Anche la percezione del tempo è diversa…”  Il tempo è una organizzazione fondamentale delle attività, premesso che a bordo di qualsiasi unità sono talmente tante le cose da fare che ci si deve necessariamente organizzare e scandire i tempi lasciando sempre meno spazio alla noia e alla mancanza di attività ,giungendo persino omoni grandi e grossi a coltivare qualsiasi tipo di hobby negli spazi temporali “morti” dall’uncinetto al modellismo ,dalla lettura alla pratica fisica tipo palestra. sicuramente è necessario un equilibrio interno psicologico,ma di contro genera una introspezione e una crescita individuale enorme in grado di far affrontare al singolo un’infinità di difficoltà forgiando il carattere contro le avversità ma anche rendendolo più gentile e attento verso gli altri nella visione positiva ,ma anche più scontroso e lontano dagli altri con sempre meno argomenti di conversazione se non “il ferro” inteso come nave a,b,o,c o come si comportava il nostromo,comandante o cuoco sulla nave a,b,c. si ribadisce l’aspetto positivo e negativo di una situazione di costrizione più o meno volontaria della libertà individuale  di movimento e di scelta delle amicizie e delle persone con cui condividere il tempo… si dice sempre che questo tipo di lavoro  si fa sempre per “FAME”o per soldi ,ma sempre con il pizzico di passione  che consente di sopportare le difficoltà”.

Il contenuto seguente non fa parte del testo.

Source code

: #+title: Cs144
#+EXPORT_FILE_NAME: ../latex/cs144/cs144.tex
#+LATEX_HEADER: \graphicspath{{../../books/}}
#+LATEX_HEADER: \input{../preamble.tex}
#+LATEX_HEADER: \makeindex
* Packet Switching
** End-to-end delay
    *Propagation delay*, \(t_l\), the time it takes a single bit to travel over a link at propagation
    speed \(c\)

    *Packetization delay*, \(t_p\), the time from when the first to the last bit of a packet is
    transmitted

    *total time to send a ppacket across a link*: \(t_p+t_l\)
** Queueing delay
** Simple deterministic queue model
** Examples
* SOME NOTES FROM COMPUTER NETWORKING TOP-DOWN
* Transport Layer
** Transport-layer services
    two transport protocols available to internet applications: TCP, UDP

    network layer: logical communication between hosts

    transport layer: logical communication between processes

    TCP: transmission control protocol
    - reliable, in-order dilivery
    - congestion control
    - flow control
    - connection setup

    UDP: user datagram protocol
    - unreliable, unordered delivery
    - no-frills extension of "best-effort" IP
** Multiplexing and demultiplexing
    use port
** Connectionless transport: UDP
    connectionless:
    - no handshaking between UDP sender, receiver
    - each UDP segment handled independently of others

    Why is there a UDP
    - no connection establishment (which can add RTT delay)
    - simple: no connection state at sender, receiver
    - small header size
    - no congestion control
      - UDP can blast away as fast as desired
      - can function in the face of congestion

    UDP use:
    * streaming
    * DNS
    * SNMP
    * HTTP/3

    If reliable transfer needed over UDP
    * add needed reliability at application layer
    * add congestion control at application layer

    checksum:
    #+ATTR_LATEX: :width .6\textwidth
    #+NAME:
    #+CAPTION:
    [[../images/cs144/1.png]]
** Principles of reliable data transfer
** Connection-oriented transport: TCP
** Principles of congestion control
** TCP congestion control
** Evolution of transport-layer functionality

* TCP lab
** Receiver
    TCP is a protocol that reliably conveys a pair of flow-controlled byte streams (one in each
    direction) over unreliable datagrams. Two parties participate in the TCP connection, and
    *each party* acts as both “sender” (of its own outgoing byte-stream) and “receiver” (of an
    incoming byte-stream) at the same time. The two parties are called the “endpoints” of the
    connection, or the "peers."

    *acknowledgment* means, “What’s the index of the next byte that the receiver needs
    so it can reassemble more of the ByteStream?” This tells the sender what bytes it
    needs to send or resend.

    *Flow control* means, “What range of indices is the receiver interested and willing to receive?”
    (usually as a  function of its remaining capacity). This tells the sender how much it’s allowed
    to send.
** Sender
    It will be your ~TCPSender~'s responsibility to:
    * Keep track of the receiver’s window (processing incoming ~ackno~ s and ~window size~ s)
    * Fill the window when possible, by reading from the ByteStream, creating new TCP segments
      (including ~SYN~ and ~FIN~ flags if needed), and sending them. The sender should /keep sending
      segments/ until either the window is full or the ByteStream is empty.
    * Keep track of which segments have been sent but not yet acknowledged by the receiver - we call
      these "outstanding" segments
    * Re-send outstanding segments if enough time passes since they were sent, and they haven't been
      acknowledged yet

Spazi ristretti, vita difficile, ma per i rifiuti come ci si regola? “Per la trattazione dei vari rifiuti di bordo ci sono trattati internazionali  come MARPOL che disciplinano la materia  sia per quanto riguarda stoccaggio a bordo(prevedendo a livello costruttivo delle unità ,locali deposito per la raccolta) e successivo conferimento a terra dei rifiuti differenziati per materiali,inoltre su quasi tutte le unità vi è un sistema di triturazione dei rifiuti organici che in determinate  proporzioni e determinate distanze dalla costa (generalmente al di fuori delle acque territoriali degli stati costieri-mediamente a 12 miglia nautiche dalla costa )  vengono rilasciate nell’ambiente marino. seppur la normativa internazionale preveda la trattazione di  tale materia dei rifiuti per le navi professionali, sempre di più tale normativa trova applicazione a navi da diporto e unità da diporto ,dove sempre di più  ricade in capo ai responsabili dei porti turistici la responsabilità di differenziare e quindi far raccogliere in maniera appropriata  i rifiuti provenienti da unità da diporto, sia all’interno dei “marina” che a bordo delle unità,fornendo i loro utenti di sacchetti per la relativa differenziazione,ovviamente sulle piccole unità da diporto come imbarcazioni,tale differenziazione potrebbe risultare se non altro voluminosa e/o complicata(ma solo per la pigrizia e/o forse anche  solo per “l’arroganza/stupidità” di alcuni diportisti”.